特に深夜零時以降、衝動的な食欲により無心でお菓子やパンなどの炭水化物を食べ過ぎてしまい、その後に強く後悔するという日が続いた。
友香は社員寮の部屋にて、身に覚えのない手の痛みで物を壊していたことに気付く状況が多々あったが、破壊行為に関する記憶は皆無だった。
毎日行っているはずの化粧の仕方が突然分からなくなり、化粧台の前で固まってしまうことも多々あり、本来十五分で済む化粧に三十分以上の時間と手間がかかった。
集中力の低下により、何をしても落ち着かずイライラしてしまう。また、英語、中国語の独学が身に入らず、独学行為に嫌悪感すら抱くようになった。
さらに公私問わず物事が億劫になった。
気付いたときには「辞めたい」と独り言を発しており、周囲に聞かれなかったかと焦った。
友香が個人的に無神経だと思っている営業部社員、特に支配人、仲居主任に対して無条件に嫌悪感を抱くようになり、声も聞きたくないとまで思うようになった。
悪意のない他部署の一般社員に対しては羞恥を、支配人にはいつまでも外せない研修生の名札を指摘されることに屈辱感を抱き、社員食堂では名札を外し胸ポケットに隠した。
二十六才、十一月末日。友香は突然体調不良を起こす。
昼の法事が数件重なり最後の法事の締めの挨拶を控えていたため、序盤の法事ご参加のお客様をお見送りした後、フロント係先輩の計らいにより昼食休憩を得た。

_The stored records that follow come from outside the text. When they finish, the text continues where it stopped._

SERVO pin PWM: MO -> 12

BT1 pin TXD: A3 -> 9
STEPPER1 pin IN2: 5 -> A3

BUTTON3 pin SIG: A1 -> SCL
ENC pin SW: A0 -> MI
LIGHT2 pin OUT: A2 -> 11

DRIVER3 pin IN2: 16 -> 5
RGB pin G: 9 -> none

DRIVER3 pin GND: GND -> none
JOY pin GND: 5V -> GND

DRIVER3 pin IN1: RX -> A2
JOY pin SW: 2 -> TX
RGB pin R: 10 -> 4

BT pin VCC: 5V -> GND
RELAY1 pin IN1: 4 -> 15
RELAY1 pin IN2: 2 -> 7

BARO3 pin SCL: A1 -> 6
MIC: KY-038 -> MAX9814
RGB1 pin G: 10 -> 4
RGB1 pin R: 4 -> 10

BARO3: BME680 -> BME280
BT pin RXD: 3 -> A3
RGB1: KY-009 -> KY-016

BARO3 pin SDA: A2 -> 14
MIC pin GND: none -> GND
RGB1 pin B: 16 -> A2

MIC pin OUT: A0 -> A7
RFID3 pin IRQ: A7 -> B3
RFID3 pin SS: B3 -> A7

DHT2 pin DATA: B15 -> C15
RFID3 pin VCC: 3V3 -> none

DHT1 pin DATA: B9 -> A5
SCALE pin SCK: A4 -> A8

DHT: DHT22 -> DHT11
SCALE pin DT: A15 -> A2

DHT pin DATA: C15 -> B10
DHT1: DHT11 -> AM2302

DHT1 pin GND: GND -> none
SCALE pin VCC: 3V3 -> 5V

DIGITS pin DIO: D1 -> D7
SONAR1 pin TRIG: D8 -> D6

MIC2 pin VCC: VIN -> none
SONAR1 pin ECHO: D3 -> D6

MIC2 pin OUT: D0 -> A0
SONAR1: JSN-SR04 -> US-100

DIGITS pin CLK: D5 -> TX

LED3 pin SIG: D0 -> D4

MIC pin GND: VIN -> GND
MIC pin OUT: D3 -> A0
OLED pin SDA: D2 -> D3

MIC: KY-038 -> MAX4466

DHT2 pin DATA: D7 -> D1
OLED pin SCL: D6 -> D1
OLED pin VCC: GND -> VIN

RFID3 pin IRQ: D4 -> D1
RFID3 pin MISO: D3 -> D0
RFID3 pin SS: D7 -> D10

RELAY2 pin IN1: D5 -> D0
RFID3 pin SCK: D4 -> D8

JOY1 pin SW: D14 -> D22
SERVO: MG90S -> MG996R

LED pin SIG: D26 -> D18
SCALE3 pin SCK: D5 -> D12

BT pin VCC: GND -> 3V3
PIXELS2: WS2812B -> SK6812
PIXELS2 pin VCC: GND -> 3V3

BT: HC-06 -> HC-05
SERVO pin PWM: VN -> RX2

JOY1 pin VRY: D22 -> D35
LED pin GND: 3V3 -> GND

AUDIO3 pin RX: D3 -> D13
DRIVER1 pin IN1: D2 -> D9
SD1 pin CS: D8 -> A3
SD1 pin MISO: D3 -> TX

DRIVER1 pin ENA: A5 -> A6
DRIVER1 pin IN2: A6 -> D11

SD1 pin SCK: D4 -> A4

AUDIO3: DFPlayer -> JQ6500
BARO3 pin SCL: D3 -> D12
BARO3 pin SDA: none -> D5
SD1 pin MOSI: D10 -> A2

偶然社員食堂にて遭遇した支配人の発言により突然手が震え腕全体を思うように動かせなくなった。
また、涙と鼻水が止まらなくなった。
「そんな状態ではフロントなんかできない!」
「やはり加東さんにフロントはできない!」
比較的体調が落ち着くと、支配人は友香に叱責した。
「病院に行くのであれば、外科もしくは内科だ! 心療内科で会社のことを言えば、会社の恥だぞ!」
二十六才、十二月初日。H市内の心療内科にて不眠症及びうつ病と診断される。
以上です。
なお、台詞の部分は標準語に訂正しています。
ご精読、ありがとうございました。